**Provided records**

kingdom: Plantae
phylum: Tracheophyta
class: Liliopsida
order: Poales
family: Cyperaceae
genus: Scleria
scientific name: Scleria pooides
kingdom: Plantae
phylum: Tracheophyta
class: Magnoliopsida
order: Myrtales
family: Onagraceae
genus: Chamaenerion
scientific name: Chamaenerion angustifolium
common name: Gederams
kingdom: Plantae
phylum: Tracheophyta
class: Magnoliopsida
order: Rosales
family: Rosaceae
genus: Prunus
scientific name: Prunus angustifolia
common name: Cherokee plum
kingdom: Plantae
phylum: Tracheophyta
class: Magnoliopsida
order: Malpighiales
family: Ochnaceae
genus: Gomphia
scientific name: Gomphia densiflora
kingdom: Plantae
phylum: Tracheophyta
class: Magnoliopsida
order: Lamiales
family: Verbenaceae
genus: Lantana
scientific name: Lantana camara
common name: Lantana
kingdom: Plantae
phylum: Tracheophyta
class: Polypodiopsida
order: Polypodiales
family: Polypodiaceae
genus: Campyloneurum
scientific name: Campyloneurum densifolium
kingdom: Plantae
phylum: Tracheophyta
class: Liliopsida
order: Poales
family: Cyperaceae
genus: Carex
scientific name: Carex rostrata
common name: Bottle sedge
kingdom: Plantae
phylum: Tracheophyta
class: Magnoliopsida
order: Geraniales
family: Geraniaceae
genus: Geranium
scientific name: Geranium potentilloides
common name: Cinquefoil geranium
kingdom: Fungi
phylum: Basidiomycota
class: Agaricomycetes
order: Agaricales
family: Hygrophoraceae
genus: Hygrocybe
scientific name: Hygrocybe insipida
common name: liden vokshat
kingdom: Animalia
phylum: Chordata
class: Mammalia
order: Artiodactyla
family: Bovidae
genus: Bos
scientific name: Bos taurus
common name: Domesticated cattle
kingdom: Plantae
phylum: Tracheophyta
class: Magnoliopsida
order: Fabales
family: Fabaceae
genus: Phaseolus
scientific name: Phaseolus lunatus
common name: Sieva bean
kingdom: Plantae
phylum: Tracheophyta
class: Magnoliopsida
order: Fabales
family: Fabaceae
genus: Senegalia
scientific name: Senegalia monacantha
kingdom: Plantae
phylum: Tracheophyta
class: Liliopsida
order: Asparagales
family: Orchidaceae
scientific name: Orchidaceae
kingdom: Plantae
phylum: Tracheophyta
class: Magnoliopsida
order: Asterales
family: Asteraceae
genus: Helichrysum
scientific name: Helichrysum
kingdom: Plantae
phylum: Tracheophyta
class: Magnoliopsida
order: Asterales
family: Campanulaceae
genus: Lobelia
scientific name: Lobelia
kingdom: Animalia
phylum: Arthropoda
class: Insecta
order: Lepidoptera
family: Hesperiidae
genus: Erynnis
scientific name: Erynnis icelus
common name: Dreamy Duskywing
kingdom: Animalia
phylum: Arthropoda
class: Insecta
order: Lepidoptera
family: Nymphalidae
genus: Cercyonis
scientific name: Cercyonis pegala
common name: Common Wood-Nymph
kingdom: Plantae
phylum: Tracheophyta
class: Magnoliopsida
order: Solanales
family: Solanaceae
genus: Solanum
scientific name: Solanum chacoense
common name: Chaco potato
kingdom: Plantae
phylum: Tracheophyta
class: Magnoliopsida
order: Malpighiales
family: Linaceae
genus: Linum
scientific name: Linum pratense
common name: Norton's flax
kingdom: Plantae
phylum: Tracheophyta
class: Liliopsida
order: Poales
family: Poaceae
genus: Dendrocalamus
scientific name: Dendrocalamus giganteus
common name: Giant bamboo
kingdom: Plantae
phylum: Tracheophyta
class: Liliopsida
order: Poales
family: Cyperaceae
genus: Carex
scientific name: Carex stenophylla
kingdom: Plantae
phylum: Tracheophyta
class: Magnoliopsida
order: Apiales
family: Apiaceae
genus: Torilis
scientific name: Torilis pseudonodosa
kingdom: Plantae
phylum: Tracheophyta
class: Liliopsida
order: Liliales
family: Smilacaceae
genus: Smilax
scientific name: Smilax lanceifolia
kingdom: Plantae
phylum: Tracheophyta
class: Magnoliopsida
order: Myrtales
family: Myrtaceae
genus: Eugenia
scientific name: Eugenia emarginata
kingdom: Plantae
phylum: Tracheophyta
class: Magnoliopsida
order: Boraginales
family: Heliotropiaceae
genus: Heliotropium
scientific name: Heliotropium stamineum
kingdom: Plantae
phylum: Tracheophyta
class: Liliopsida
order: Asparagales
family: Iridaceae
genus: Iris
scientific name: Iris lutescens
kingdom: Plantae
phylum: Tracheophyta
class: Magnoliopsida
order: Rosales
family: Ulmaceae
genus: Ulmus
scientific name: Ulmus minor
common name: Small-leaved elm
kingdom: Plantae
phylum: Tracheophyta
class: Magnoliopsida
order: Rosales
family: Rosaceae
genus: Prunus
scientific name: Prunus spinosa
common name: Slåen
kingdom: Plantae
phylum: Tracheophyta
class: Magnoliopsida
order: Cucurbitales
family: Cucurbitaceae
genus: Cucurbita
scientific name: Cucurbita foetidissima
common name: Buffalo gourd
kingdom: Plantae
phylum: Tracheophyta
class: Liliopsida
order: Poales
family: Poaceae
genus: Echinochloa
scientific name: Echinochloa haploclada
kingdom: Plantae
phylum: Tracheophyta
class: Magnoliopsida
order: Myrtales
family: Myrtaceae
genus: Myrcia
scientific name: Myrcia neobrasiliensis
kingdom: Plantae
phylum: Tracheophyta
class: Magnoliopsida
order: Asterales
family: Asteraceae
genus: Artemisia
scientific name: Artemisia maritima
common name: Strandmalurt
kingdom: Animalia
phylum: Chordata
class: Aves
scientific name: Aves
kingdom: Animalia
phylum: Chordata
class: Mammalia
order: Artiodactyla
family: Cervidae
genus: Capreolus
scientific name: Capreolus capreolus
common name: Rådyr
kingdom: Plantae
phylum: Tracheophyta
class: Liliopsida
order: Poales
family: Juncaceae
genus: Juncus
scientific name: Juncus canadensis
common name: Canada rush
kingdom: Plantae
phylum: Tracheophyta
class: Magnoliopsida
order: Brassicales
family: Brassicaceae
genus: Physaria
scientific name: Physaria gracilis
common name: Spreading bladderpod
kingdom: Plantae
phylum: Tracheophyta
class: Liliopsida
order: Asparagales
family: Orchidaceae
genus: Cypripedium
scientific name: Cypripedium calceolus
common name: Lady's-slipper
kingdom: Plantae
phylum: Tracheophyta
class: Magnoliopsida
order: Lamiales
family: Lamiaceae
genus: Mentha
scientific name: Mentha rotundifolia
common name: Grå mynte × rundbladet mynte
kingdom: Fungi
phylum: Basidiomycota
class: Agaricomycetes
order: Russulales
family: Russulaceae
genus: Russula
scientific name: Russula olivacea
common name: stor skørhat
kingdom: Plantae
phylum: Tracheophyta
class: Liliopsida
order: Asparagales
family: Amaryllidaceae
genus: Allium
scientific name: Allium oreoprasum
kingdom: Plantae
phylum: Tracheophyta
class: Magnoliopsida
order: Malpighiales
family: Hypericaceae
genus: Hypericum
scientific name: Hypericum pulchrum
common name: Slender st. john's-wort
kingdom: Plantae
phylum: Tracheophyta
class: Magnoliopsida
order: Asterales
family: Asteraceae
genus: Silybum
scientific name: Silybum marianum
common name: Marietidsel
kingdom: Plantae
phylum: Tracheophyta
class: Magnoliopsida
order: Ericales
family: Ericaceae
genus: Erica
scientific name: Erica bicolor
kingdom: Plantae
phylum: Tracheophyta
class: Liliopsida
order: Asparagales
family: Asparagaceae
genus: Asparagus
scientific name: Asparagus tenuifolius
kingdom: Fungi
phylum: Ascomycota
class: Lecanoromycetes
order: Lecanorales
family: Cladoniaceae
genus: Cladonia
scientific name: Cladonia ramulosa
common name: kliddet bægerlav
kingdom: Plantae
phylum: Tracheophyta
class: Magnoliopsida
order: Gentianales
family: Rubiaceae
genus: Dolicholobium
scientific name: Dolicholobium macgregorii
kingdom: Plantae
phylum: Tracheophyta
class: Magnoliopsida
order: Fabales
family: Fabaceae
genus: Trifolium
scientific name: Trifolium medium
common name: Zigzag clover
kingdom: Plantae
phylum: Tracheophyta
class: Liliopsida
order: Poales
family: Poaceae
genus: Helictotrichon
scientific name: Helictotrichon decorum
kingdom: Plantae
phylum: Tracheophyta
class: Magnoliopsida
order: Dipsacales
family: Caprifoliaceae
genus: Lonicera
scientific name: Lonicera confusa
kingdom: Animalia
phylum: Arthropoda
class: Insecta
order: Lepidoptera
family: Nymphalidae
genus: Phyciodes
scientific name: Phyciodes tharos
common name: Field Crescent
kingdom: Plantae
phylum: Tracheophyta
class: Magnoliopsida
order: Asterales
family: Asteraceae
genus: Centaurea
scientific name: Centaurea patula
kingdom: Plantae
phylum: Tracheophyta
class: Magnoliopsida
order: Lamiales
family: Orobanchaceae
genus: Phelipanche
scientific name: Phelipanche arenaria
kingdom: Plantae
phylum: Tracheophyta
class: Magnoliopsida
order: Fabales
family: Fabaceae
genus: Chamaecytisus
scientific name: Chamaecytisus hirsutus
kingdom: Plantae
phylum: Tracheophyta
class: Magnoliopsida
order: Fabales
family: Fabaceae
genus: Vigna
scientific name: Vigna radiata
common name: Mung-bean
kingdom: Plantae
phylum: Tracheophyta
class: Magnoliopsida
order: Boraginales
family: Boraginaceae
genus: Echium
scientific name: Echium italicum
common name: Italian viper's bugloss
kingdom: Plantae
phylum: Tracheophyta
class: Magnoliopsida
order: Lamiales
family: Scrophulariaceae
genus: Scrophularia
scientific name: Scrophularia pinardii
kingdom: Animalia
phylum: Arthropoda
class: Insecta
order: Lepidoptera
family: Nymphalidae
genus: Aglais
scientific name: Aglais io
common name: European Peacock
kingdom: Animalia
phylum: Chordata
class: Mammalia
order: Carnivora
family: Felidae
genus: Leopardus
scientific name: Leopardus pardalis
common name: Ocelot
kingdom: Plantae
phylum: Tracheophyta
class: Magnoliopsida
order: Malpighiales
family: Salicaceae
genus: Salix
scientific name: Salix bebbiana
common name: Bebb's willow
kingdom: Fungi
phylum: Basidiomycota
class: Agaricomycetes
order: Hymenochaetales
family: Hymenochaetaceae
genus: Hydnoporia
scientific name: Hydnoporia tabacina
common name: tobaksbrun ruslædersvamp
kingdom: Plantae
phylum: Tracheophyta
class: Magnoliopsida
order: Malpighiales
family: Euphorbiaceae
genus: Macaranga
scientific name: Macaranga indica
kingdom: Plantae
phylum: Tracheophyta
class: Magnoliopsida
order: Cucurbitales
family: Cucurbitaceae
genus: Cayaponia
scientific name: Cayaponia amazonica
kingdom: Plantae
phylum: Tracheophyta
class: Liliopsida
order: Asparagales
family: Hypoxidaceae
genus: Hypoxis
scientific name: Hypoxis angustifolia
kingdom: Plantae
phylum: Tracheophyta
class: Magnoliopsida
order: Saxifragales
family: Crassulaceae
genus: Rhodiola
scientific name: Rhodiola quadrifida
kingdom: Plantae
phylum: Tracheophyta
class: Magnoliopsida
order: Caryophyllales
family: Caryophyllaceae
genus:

**Requirements**
Output the lines from the start of the records up to and including the line that contains "common name: Cherokee plum" as a JSON list of strings, one per line, with blank lines omitted.

**Result**
[
  "kingdom: Plantae",
  "phylum: Tracheophyta",
  "class: Liliopsida",
  "order: Poales",
  "family: Cyperaceae",
  "genus: Scleria",
  "scientific name: Scleria pooides",
  "kingdom: Plantae",
  "phylum: Tracheophyta",
  "class: Magnoliopsida",
  "order: Myrtales",
  "family: Onagraceae",
  "genus: Chamaenerion",
  "scientific name: Chamaenerion angustifolium",
  "common name: Gederams",
  "kingdom: Plantae",
  "phylum: Tracheophyta",
  "class: Magnoliopsida",
  "order: Rosales",
  "family: Rosaceae",
  "genus: Prunus",
  "scientific name: Prunus angustifolia",
  "common name: Cherokee plum"
]